27 February 2015 will forever be known as the day of #TheDress. Specifically, this one:
That’s a photo taken at a wedding, and Caitlin McNeill and her friends realised that they couldn’t agree on what colour it was. Which freaked them out. And then the rest of the internet.
So what’s going on? A million blogs are giving you answers. Here are mine.
First, we have to understand the incredible job that the brain has to do to figure out what the colours are of objects around us. Light varies in wavelengths, and we all know from rainbows that those wavelengths appear as different colours. A red car is red because its surface reflects lots of long wavelengths (that appear red) and absorbs all the other ones. Except, that’s not exactly true.
The trouble is that the amount of “redness” reflecting off the car will vary tremendously as the amount and type of light changes. So as the sun moves from dawn to midday to dusk (to incandescent bulb) the wavelengths reflected from objects would change drastically. So everything would change colour all the time.
But it doesn’t. Most of the time, things seem to have the same colour. This not because the light is constant; instead, it’s because your brain is really good at figuring out what the original colour was. So how does it do it?
The basic answer is that your brain is not just looking at how much redness is coming from the car; it is also looking at how much redness is coming from everything else in the scene. The “red” thing doesn’t have to have lots of red light coming from it; it just needs to have more red light than anything else in the display. So to change the colour an object appears to have, you don’t need to change anything about the object, you just need to change the context.
If that didn’t make any sense, look at this from Beau Lotto:
You can find the interactive demonstration here. The middle squares of the top and front surfaces look different (brown and orange respectively). But in fact they are identical, as you can see in the demo when you mask everything else. They look different in the main image because of the very different surrounding colours.
So what does this have to do with the dress? Well, it is not at all surprising that the dress appears to have different colours under different circumstances, since colour is so based upon context and the context could change.
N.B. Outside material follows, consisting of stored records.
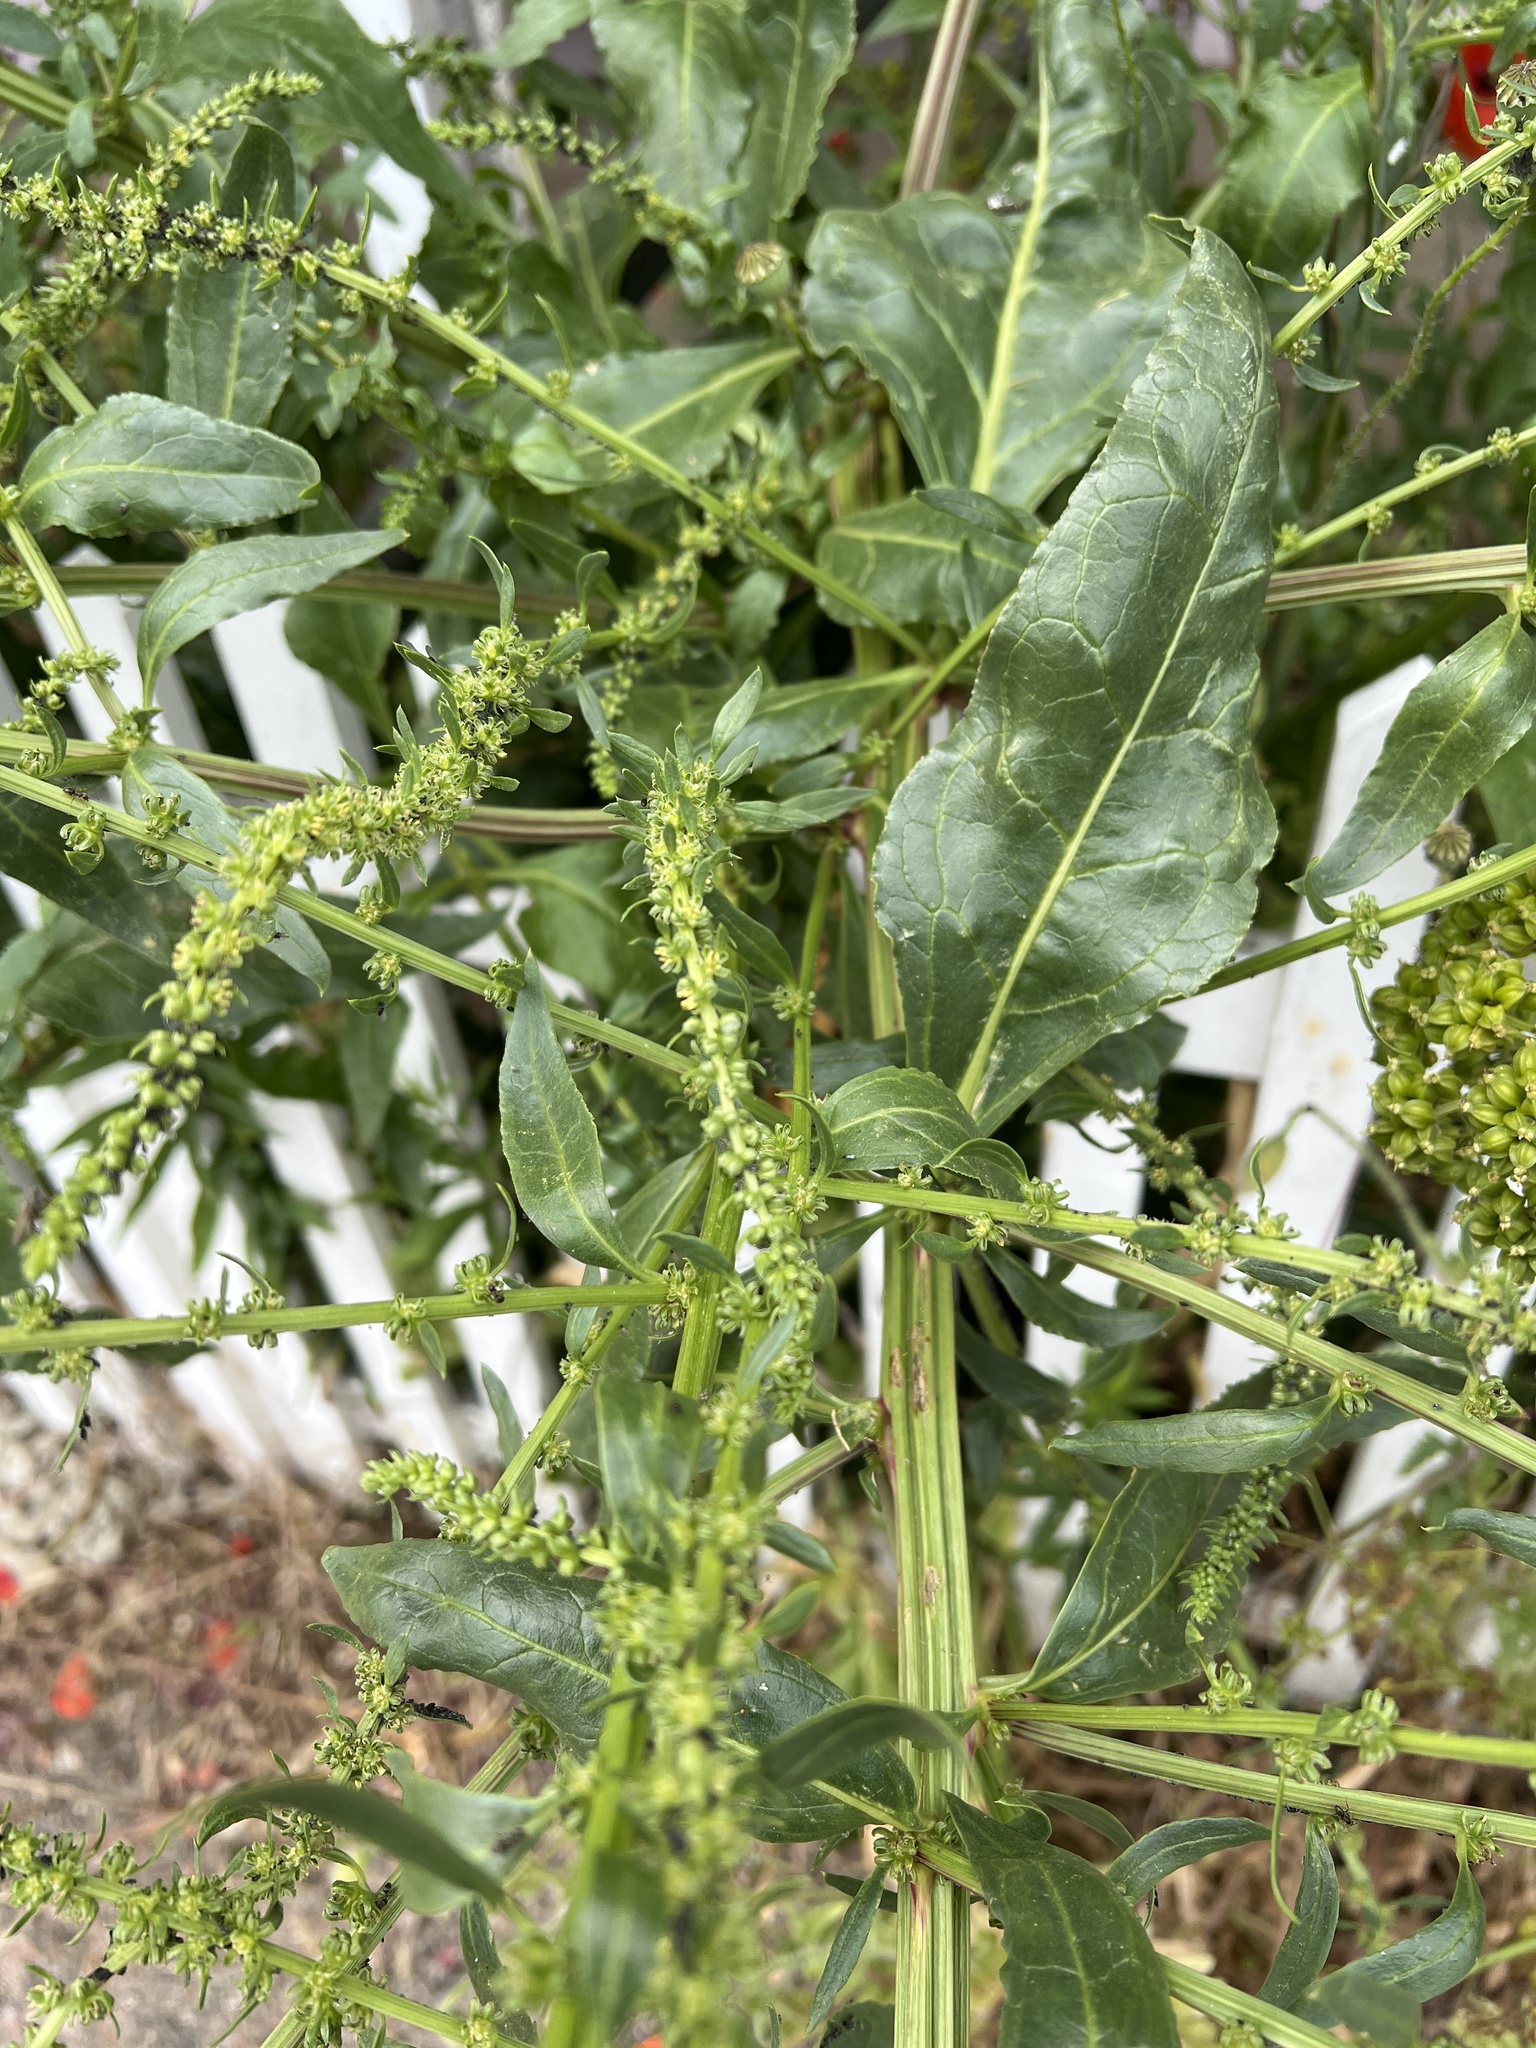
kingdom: Plantae
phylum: Tracheophyta
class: Magnoliopsida
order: Brassicales
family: Resedaceae
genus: Reseda
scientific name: Reseda luteola
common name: Weld
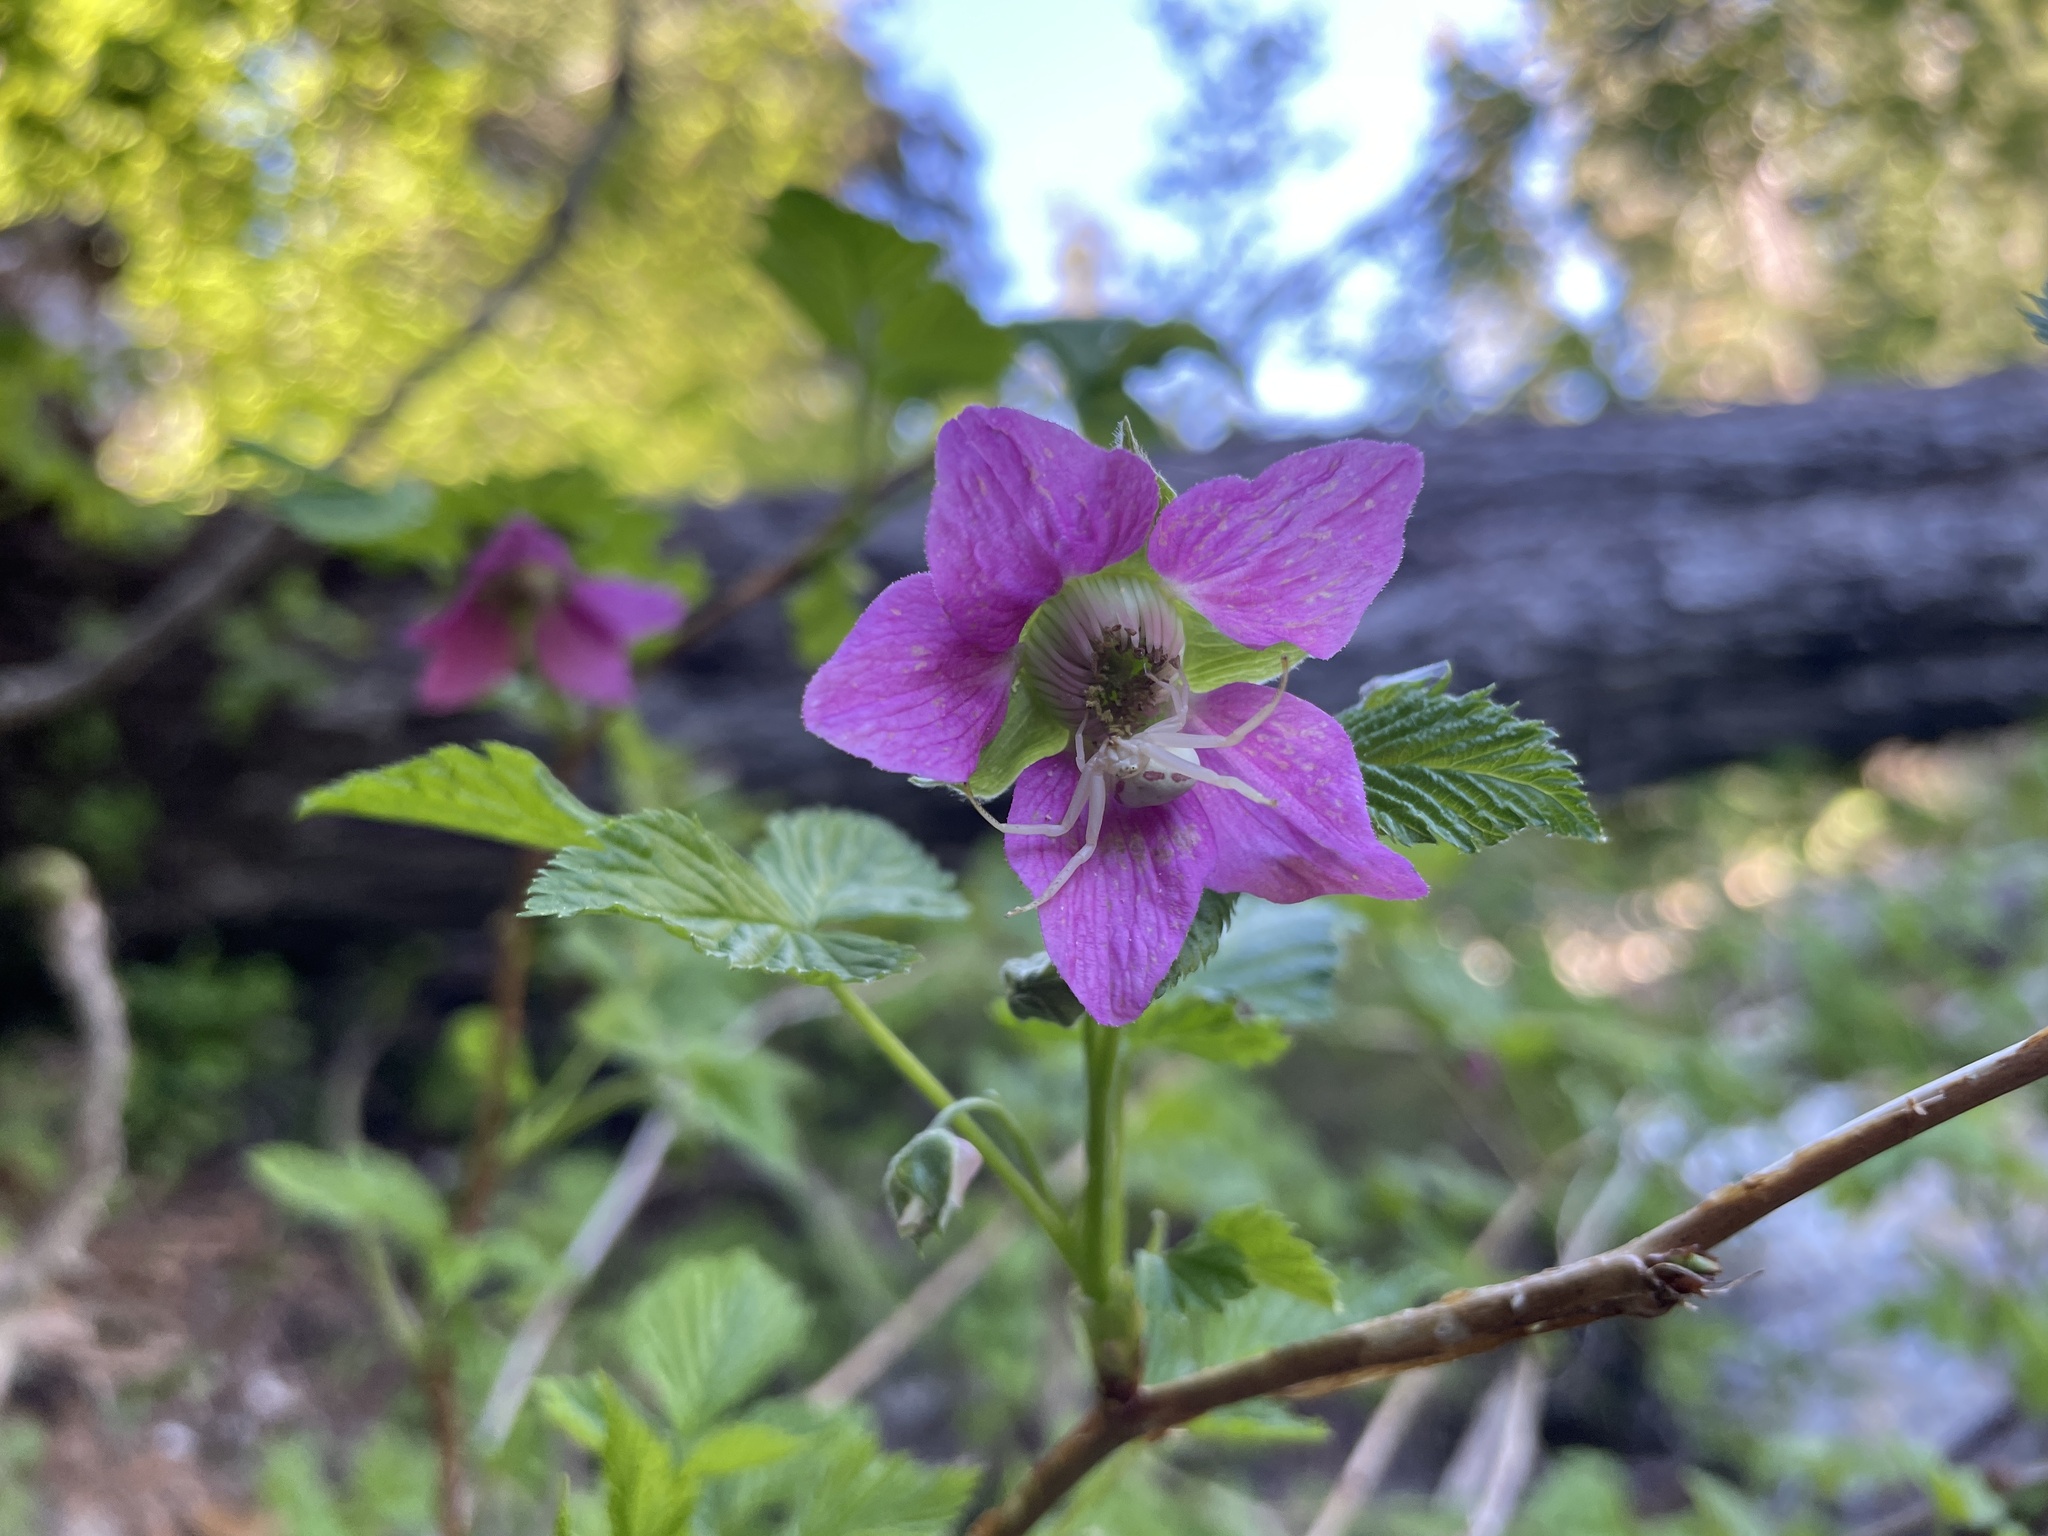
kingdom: Plantae
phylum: Tracheophyta
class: Magnoliopsida
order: Rosales
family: Rosaceae
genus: Rubus
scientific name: Rubus spectabilis
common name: Salmonberry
But what is more interesting is that two people can look at the same image and disagree. Normally our perceptual systems will agree. But not always. Here is a classic perceptual ambiguity:
The Necker Cube (this one downloaded from Wikipedia) looks like a cube sitting on the ground. But wait… maybe it is floating in midair and we’re looking from underneath? In fact, there are two possible interpretations, and you can see both, but you can only see one at a time.
That seems to be occurring with The Dress. My guess is that different people are perceptually organizing the photograph in different ways, and once you see it one way it is hard to reorganize it and see the other colours. At this stage I don’t think we have a great explanation for why some people see one and other people see the other… but let me know what you think! I’ll update the post as smart people come up with answers!
UPDATE: My friend Derek Arnold pointed out on ABC radio that the ambiguity comes from whether your brain thinks the colour of the dress comes from the light or the dress itself. That is, if you see it as gold and white, you think the gold colour comes from the dress. But if you see it as blue and black, you think any gold in the picture is coming from the light (and therefore is not part of the dress).